Apesar disso, parece-me que um grupo, se não for um daqueles grupos de alto lá com eles, é um conjunto maior ou menor de especialistas em dizer o que não pensam, ou pensam o que não dizem que, a meu ver, lá vai sempre dar na cepa torta.

Assim sendo, se um grupo é isso, o que é que eu devo pensar de um presidente de um grupo deste tipo? E o que é que esse presidente poderá dizer ou pensar, quando se pronuncia sobre os assuntos expostos pelos elementos do seu grupo?

Porém, muito mais interessante é quando o presidente do grupo tem de levantar a voz para falar do presidente e do grupo antagónico, constituído por sujeitos com as mesmas características do grupo a que pertence.

Sinceramente, gosto muito de ouvir o Miguel Maçudo, com a sua lógica, ora dobrada, ora desdobrada, nunca dando qualquer hipótese de comparação entre o discurso e o nome, duas coisas completamente diferentes, se atendermos a que o homem nunca é maçudo, logo, maçudo é quem pensa que é apenas o discurso.

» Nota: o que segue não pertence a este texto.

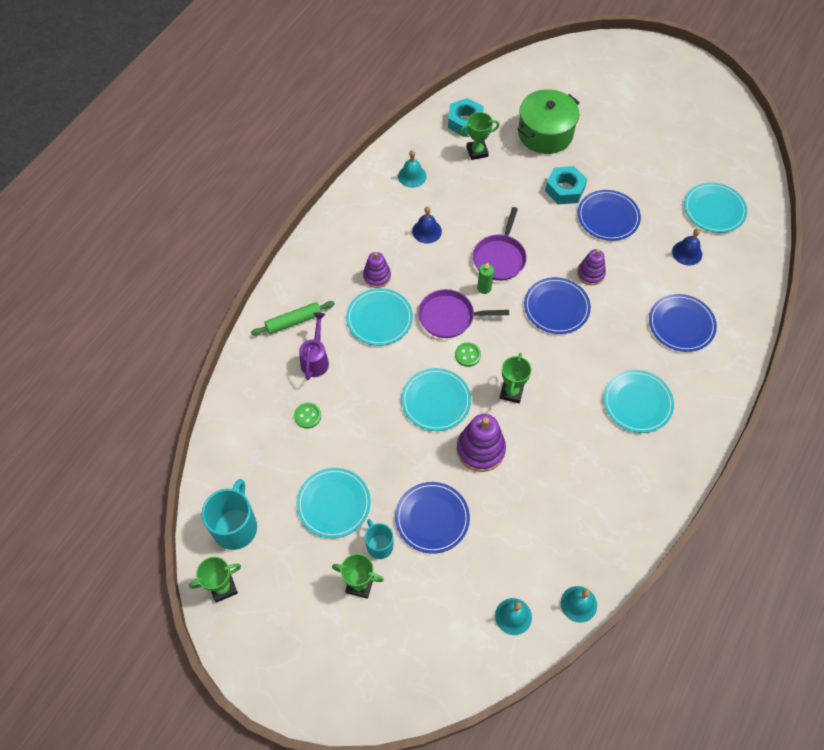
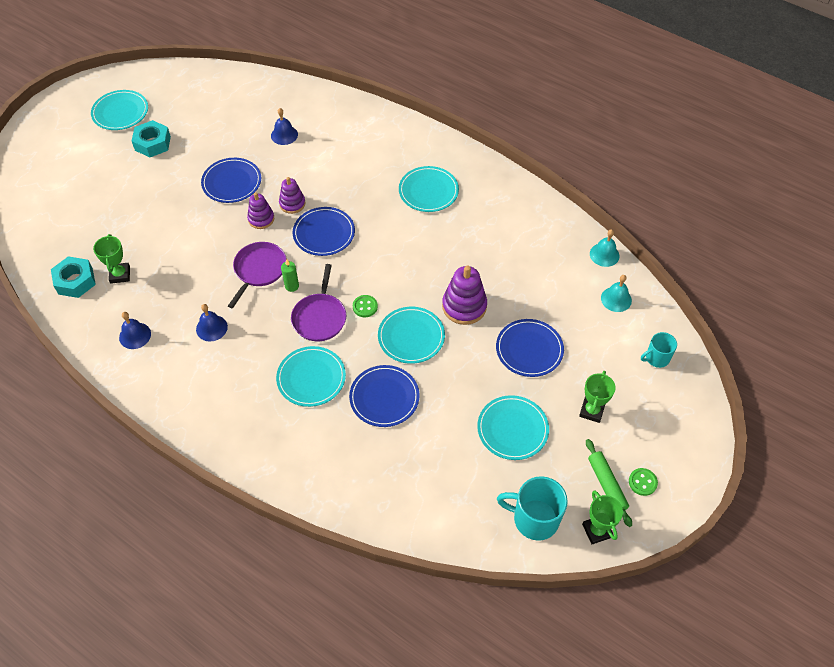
camera: 85 degrees left, 5 degrees down
green rolling pin [251,301,335,336] -> green rolling pin moved to [586,439,632,527]
green button [294,403,321,429] -> green button moved to [629,468,658,496]
purple watering can [299,312,329,380] -> none
purple stacking toy [363,252,391,288] -> purple stacking toy moved to [247,193,274,229]
turquoise mug [365,519,393,559] -> turquoise mug moved to [641,332,677,368]
turquoise bell [398,150,427,188] -> blue bell [119,312,151,349]
purple pan [473,207,527,281] -> purple pan turned 90 degrees counterclockwise [228,242,286,308]
green trophy [500,353,532,403] -> none
green pot [518,89,580,154] -> none
turquoise nut [545,166,587,204] -> turquoise nut moved to [131,120,171,157]
blue plate [649,294,717,352] -> blue plate moved to [349,365,420,427]
turquoise plate [684,182,747,233] -> turquoise plate moved to [91,90,148,130]

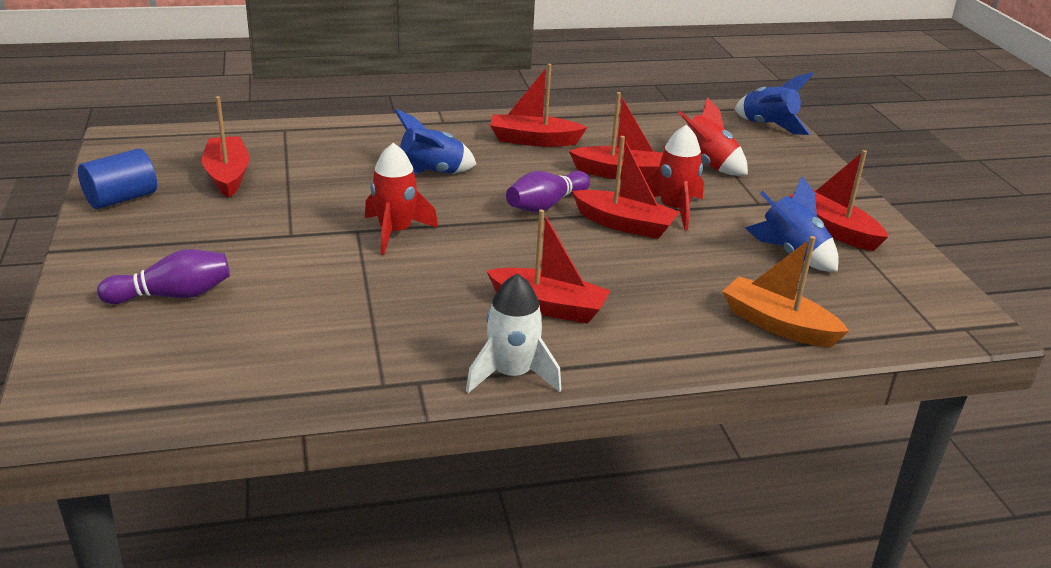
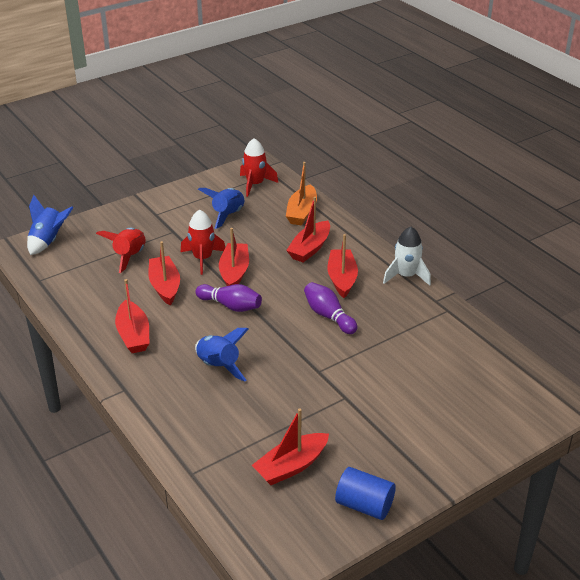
camera: 110 degrees left, 5 degrees up
purple bowling pin [97,249,230,304] -> purple bowling pin moved to [304,282,357,334]
red rocket [365,143,438,255] -> red rocket moved to [240,138,278,197]
red boat [789,150,888,251] -> red boat moved to [286,197,330,262]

Sinceramente também, gosto do Chico Assis a falar depressa e bem, porque ele diz tudo tão direitinho, que até parece que lhe estão a ditar as palavras de São Bento, via auriculares da próxima geração, ainda secretos, mas já usados em anteriores operações de escuta, como a célebre escuta do governo a outro presidente, que agora não vem ao caso.

Aí estão dois excelentes presidentes de grupos que, apesar de assumirem a toda a hora que não se entendem lá muito bem, entendem perfeitamente os recados recebidos via telejornais que, em informação de última hora, se dá tudo com estando nos conformes.

Entretanto, já nos divertimos bastante com o Miguel Relvados, um perfeito castiço da planície ribatejana, verdejante, com as suas relvas de pastagens fartas e ditos folclóricos de primeira roda, sempre despejados com um sorriso que, só por si, dava para mandar a crise toda, de uma assentada, para os lados do Chico Assis.

O Chico, por seu lado, mostra-nos como o seu camarada Jorge Lacrau, seu supervisor, lhe demonstra que tem toda a razão em não acreditar em Miguéis, além de fazer questão de ler ali, naquela assembleia que já cheira a constituinte do vazio, todo um manual de caça, apesar de ainda estarmos no defeso no que toca a coelhos.

Lembrando-me de como todos eles passam o tempo, agora dou comigo a pensar para que é todo este arrazoado que estive para aqui a matraquear, se eu sei de antemão que isto não passa de conversa fiada.

Sim, conversa fiada a minha, mas por culpa deles, que não são capazes de estar calados, quando não têm nada de jeito para dizer.